### Exercise details
Leave every picture out and return the rest of the listing verbatim.

---------- Material shown

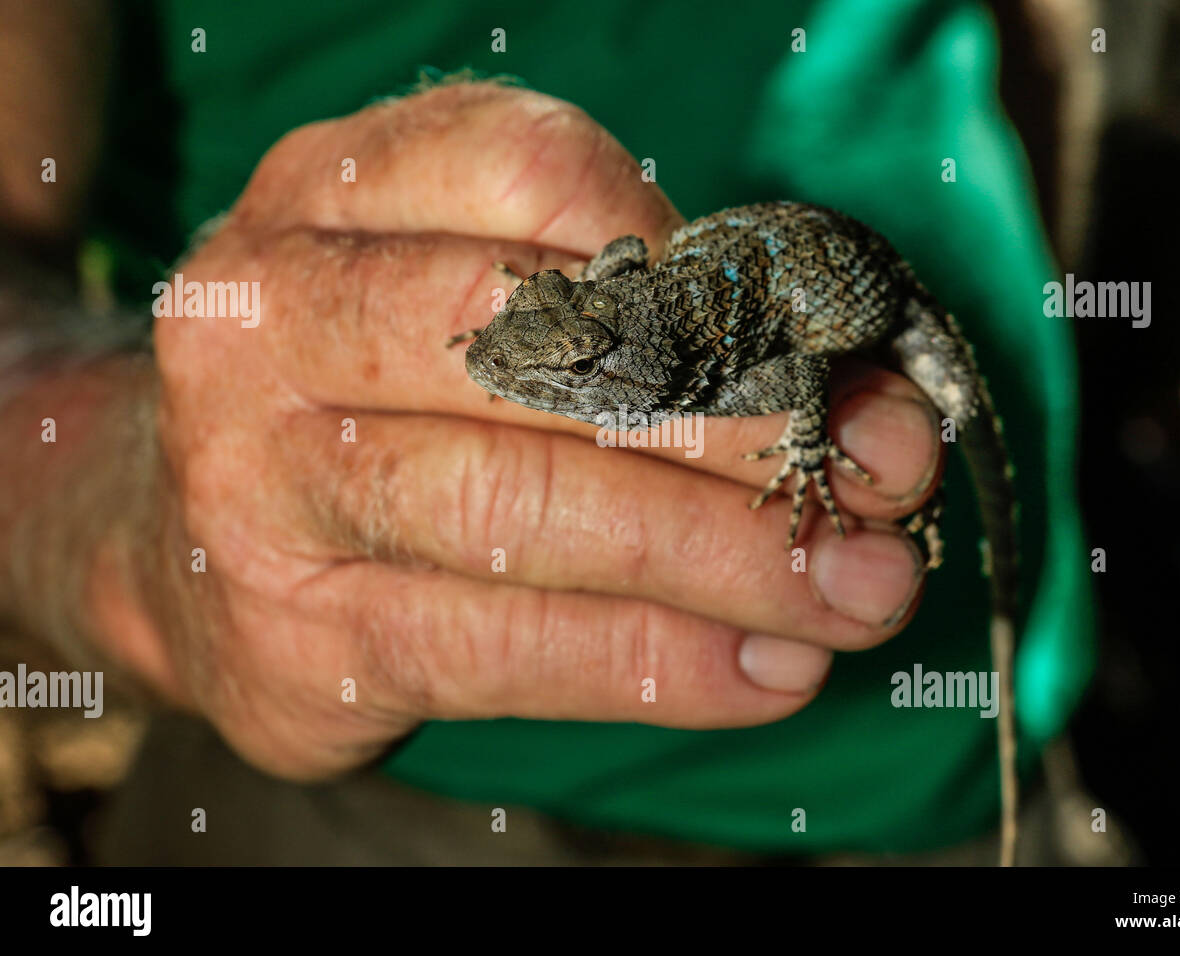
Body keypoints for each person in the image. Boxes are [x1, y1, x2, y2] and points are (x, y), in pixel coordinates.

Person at [0, 0, 1092, 863]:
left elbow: (799, 360)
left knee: (919, 427)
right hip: (385, 809)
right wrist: (128, 515)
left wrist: (818, 443)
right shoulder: (650, 340)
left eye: (562, 363)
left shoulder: (703, 371)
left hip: (954, 767)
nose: (512, 371)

--------------------

### Your solution
Body keypoints for each person in the image. Boxes are [x1, y1, x2, y2] and points are (x, y), in pixel coordinates.

Person at [0, 0, 1092, 863]:
left elbow: (799, 360)
left knee: (919, 427)
right hip: (385, 809)
right wrist: (128, 515)
left wrist: (818, 443)
right shoulder: (650, 340)
left eye: (562, 363)
left shoulder: (703, 371)
left hip: (954, 767)
nose: (512, 371)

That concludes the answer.